Após essa breve descrição da ordem das palavras em russo, Dyakonova (2004) apresenta os dados de um estudo sobre a aquisição do russo, nos quais leva em consideração o desenvolvimento da estrutura de informação pela criança. O objetivo era mostrar evidências de que a criança tem acesso à estrutura de informação desde os primeiros estágios do desenvolvimento da linguagem. Sua hipótese é a de que a estrutura de informação é adquirida em paralelo com a sintaxe, ao contrário da afirmação corrente de que o início da linguagem da criança é puramente manifestação do desenvolvimento morfossintático.

Os dados analisados pela autora são de um estudo longitudinal de fala espontânea de uma menina (Varvara) adquirindo o russo como língua materna. O período observado compreendeu as idades de 1:6 a 2:10. Foram selecionadas para a análise as produções com pelo menos duas palavras, para ser possível investigar a ordem das mesmas. O contexto em que uma sentença foi produzida também foi levado em conta, dado o tipo de fenômeno gramatical investigado, ou seja, a estrutura da informação que está associada com a interface sintaxe e pragmática. Por isso, a análise da produção do adulto se fez necessária.

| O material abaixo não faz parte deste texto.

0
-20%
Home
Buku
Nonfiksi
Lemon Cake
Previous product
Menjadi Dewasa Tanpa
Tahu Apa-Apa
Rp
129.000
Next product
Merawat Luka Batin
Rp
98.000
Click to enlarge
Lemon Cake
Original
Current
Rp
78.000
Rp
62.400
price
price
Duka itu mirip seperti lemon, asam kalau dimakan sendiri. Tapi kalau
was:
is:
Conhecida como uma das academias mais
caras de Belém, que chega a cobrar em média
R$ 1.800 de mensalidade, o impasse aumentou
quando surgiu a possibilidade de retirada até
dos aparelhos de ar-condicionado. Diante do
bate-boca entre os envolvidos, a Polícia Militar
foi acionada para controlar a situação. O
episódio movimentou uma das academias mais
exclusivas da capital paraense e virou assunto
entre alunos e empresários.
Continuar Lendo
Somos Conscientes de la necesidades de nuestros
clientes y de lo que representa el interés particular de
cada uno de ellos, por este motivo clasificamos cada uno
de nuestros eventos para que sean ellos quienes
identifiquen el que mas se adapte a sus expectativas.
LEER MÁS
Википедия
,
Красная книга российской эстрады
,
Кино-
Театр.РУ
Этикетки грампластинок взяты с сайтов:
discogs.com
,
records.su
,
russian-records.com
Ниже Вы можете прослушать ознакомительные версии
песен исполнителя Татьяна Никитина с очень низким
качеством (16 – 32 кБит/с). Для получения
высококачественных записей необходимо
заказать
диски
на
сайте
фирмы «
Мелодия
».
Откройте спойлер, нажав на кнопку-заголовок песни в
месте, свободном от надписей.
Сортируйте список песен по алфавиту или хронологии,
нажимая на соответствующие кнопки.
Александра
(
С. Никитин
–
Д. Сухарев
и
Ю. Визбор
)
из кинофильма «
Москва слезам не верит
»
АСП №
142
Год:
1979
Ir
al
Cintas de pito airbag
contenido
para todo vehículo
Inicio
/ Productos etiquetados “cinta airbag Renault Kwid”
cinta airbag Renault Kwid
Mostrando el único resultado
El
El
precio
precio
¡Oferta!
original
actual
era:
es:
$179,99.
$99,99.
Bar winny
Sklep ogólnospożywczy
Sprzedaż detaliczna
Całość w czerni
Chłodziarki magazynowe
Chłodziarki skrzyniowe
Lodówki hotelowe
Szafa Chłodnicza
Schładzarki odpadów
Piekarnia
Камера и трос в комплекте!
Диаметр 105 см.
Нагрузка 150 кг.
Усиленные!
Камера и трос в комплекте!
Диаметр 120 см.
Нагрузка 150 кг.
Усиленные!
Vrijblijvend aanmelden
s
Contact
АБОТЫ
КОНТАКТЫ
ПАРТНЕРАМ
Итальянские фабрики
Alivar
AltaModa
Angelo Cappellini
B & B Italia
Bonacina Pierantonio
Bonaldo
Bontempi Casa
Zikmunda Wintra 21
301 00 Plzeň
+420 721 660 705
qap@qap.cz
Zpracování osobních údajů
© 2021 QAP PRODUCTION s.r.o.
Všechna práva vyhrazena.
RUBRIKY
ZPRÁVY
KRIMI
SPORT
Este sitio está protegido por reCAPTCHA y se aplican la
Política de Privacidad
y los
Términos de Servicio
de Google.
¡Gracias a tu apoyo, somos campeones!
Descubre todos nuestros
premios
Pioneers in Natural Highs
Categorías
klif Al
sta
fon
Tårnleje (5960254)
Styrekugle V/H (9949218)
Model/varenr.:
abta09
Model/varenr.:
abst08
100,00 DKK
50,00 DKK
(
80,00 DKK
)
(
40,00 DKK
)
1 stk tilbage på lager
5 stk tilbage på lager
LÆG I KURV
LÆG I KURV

Como resultado, foi observado que a menina, desde os primeiros registros, utilizou ambas as ordens VO e OV. Isto já era esperado devido às propriedades da língua em questão, como mostra a Tabela 2.1:

Idades Ordem VO Ordem OV 1:6 40% 60% 1:7 40% 60% 1:8 58% 42% 1:10 66% 34% 2:0 57% 43% 2:4 60% 49% 2:10 40% 60%

Tabela 2.1: Porcentagem das construções VO e OV na produção de Varvara

Entretanto, apesar de sua língua materna ter a ordem SVO como básica, nos dois primeiros meses analisados a produção da ordem OV foi maior em relação à ordem VO (60% e 40%, respectivamente). Analisando a produção do input de Varvara, Dyakonova percebeu que este apresenta uma produção maior de ordem OV do que VO, sendo que este fato está relacionado à freqüência no uso de objetos pronominais com a ordem OV, ao invés de NPs completos. Assim, a autora concluiu que a predominância no uso da ordem OV nos primeiros meses reflete uma supergeneralização da regra da posição de objeto pronominal (o qual não deve aparecer na posição final da sentença). Como resultado, não apenas os pronomes como também os NPs completos na posição de objeto estão precedendo o verbo nas construções de Varvara.

Além disso, o uso da ordem das palavras indica que a menina apresentou um desenvolvimento em forma de U. Ela começou com o uso predominante de OV, posteriormente produziu mais na ordem VO e finalmente a ordem OV prevaleceu de novo. Essa predominância da ordem OV com 2:10 é explicada pelo fato de a menina já estar utilizando os pronomes produtivamente.

Quanto à ordem VS, esta também foi produzida por Varvara. As construções com verbo inicial, conforme descrito anteriormente, restringem-se a intransitivos. Nos dados da criança foram observadas 19 sentenças na ordem VS, de um total de 609. Dessas 19, 13 construções foram realizadas com verbos inacusativos. Analisando o

status informacional das sentenças pelo contexto, é possível determinar que a escolha da ordem VS foi para enfatizar o verbo. Esta estratégia também é observada no padrão adulto do russo. Na verdade, este é o único caso em que o sujeito pode ser pós-verbal no russo, isto é, quando o foco está no verbo.

Varvara produziu também sentenças na ordem OSV. Todas as construções com objeto inicial na produção dela são instâncias de topicalização do objeto e estão de acordo com o padrão adulto do russo.

Os dados apresentados acima fornecem evidências de que há manifestação da estrutura de informação desde cedo na produção da criança. O uso da ordem das palavras para expressar diferentes informações mostra que a criança tem consciência desse recurso lingüístico e o utiliza para marcar o status informacional dos constituintes de uma sentença.